BREAKING: China Arrests Dozens of Female Erotica Authors Under Strict Pornography Laws
- Jett Black

- Jul 12
- 2 min read
Updated: Aug 8

(Beijing, July 12, 2025) In a sweeping crackdown that is sending shockwaves through China’s literary and online creative communities, Chinese authorities have arrested at least 30 erotica authors nearly all women in their 20s on charges of violating the country’s stringent pornography and obscenity laws, according to reports from the BBC and The New York Times.
While some of the women have been released on bail, others remain in custody and face criminal convictions and possible imprisonment. The arrests target a sub-genre known as danmei male–male romance fiction, often created by women for women and sexual minorities which authorities have increasingly scrutinized over the past decade.
One arrested author, writing under the handle Pingping Anan Yongfu on Chinese social platform Weibo, described the ordeal to the BBC:
“I’ll never forget it, being escorted in full view, stripped naked for examination in front of strangers, photographed in a vest, sitting in the chair, shaking with fear, my heart pounding.”
The New York Times profiled a graduate student from southern China who self-published a 75-chapter romance between two male characters. After earning just $400 in reader payments, she now faces potential incarceration. Twelve others across multiple provinces are reportedly facing similar charges.
Danmei, which translates as “addicted to beauty,” has roots in Japanese yaoi manga and has become a thriving online subculture. While celebrated globally as a creative outlet for women and LGBTQ+ audiences, it has become a focal point for China’s punitive enforcement of obscenity laws.
Academics and moderators from danmei communities note that state surveillance and platform governance policies have intensified since 2010, eroding trust, destabilizing creators’ incomes, and fragmenting the community. Research published in the European Journal of Cultural Studies warns that these crackdowns reveal the “legal precarity” of content creators operating under China’s digital censorship regime.
“The crackdown is not simply about morality or censorship,” researchers argue. “It exposes the unpredictable intersection of state control, economic pressures, and the fragile networks sustaining these cultural spaces.”
Global Legal and Human Rights Concerns
The arrests have sparked international condemnation from freedom of expression advocates, who argue the crackdown violates Article 19 of the Universal Declaration of Human Rights and Article 19 of the International Covenant on Civil and Political Rights (ICCPR) both of which protect the right to “seek, receive, and impart information and ideas of all kinds, regardless of frontiers.”

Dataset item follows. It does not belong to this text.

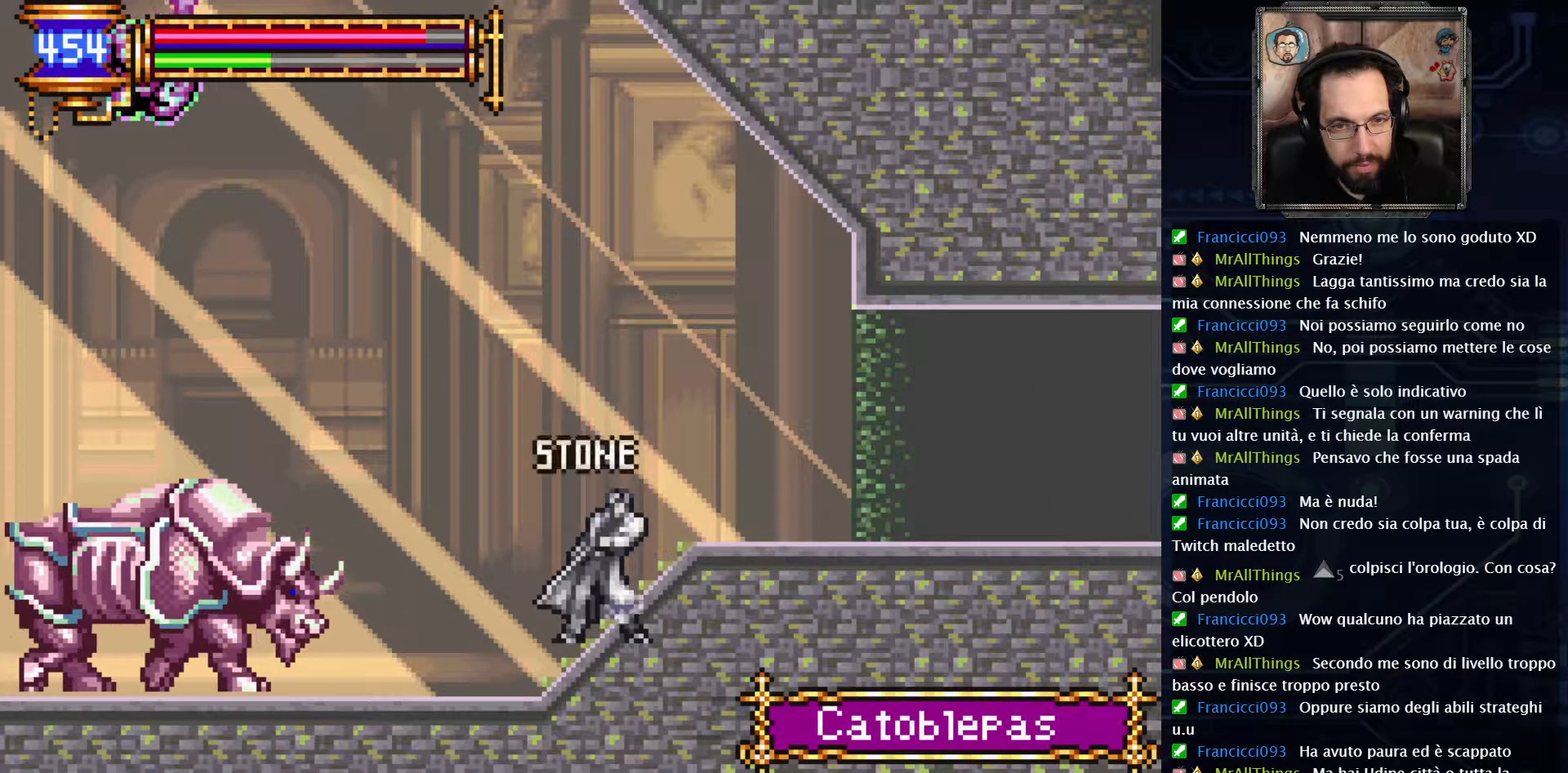
{"buttons": ["DPAD_LEFT"], "left_stick": "center", "right_stick": "center", "events": [[150, "DPAD_RIGHT", "down"], [217, "DPAD_UP", "down"], [250, "DPAD_LEFT", "down"], [250, "DPAD_RIGHT", "up"], [267, "DPAD_UP", "up"], [350, "DPAD_LEFT", "up"], [367, "DPAD_RIGHT", "down"], [400, "DPAD_UP", "down"], [433, "DPAD_RIGHT", "up"], [450, "DPAD_LEFT", "down"], [450, "DPAD_UP", "up"]]}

Human rights lawyers warn that the criminalization of consensual, fictional content not only threatens artistic freedom but also disproportionately targets women and LGBTQ+ creators, potentially breaching international protections against gender and sexual orientation-based discrimination.
Free speech watchdogs, including PEN America and Human Rights Watch, have called for the immediate release of all detained authors, urging foreign governments to pressure China to halt punitive obscenity prosecutions that fail to meet international legal standards.